* Task description *
The answer is one number: how many lines in the data below hold "لبنان".

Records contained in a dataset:
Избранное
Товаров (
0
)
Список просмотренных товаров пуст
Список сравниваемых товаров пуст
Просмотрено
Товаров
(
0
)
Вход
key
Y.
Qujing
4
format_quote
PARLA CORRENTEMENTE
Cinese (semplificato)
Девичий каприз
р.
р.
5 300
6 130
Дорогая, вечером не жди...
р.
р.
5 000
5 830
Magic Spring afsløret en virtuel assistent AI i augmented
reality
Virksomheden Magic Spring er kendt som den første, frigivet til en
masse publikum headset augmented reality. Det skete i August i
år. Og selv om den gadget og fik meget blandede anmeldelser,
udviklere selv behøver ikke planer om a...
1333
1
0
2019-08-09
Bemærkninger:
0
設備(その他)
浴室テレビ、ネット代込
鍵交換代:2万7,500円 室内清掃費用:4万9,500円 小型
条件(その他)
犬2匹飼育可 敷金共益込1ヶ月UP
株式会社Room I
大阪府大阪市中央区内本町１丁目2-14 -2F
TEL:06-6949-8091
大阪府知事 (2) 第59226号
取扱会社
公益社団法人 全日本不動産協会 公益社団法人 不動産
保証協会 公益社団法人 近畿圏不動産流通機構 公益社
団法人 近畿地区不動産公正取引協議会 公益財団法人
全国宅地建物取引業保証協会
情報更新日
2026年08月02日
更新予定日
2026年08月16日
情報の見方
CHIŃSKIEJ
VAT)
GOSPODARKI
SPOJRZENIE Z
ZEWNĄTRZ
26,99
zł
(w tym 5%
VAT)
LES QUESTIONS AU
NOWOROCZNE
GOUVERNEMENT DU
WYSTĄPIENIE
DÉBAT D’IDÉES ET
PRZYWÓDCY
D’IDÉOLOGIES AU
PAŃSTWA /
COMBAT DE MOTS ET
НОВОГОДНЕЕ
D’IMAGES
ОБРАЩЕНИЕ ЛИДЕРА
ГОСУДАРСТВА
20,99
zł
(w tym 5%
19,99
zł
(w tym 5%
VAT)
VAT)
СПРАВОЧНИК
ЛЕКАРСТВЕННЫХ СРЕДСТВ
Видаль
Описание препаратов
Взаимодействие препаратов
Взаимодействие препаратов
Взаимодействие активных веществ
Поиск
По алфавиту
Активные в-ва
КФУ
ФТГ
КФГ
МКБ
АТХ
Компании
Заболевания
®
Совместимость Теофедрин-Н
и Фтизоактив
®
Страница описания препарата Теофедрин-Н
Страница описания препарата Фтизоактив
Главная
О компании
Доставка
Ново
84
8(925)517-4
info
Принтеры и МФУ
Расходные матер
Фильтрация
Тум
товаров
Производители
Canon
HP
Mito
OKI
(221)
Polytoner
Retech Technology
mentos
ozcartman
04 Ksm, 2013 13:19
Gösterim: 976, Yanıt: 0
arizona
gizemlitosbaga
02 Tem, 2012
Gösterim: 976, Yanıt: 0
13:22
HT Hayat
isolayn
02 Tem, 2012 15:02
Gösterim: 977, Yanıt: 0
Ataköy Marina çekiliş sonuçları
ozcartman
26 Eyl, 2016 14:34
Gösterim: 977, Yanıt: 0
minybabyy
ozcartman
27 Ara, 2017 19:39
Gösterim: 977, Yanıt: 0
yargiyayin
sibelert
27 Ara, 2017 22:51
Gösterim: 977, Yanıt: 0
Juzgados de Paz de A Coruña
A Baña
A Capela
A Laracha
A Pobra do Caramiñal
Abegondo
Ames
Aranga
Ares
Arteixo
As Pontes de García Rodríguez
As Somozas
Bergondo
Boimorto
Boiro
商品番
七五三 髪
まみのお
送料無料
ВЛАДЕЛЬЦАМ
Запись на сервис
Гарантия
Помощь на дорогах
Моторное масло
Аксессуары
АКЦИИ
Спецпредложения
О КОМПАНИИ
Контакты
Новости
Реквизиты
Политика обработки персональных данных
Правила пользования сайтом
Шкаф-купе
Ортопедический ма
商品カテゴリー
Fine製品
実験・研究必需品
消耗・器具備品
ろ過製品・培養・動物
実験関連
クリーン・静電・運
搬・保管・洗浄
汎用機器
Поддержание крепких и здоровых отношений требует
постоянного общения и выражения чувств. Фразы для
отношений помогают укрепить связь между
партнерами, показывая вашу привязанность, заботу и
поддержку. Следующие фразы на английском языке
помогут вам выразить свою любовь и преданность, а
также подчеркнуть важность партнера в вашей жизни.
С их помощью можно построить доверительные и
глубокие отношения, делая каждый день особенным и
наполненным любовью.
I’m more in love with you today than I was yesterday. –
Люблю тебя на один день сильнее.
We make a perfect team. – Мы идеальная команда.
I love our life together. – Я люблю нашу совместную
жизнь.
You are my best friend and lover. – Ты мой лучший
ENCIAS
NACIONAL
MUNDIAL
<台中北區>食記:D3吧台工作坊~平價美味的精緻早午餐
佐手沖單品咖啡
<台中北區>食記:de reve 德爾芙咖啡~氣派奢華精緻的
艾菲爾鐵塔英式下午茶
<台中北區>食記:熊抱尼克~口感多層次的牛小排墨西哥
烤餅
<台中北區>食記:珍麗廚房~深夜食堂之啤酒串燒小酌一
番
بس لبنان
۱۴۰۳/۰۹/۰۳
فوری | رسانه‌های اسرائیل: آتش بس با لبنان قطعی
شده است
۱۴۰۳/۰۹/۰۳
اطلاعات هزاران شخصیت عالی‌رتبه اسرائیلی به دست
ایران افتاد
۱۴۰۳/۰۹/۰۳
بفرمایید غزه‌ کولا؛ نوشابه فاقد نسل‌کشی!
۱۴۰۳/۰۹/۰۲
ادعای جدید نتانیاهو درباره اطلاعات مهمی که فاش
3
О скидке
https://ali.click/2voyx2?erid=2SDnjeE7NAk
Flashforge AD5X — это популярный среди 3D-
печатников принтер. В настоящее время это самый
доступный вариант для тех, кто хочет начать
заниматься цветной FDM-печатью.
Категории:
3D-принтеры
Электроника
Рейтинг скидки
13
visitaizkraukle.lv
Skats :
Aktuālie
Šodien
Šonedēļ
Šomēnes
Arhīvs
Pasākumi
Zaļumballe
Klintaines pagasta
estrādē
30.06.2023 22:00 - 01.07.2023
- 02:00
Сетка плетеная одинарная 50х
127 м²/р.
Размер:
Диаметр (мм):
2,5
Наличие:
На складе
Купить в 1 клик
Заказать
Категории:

* Response *
2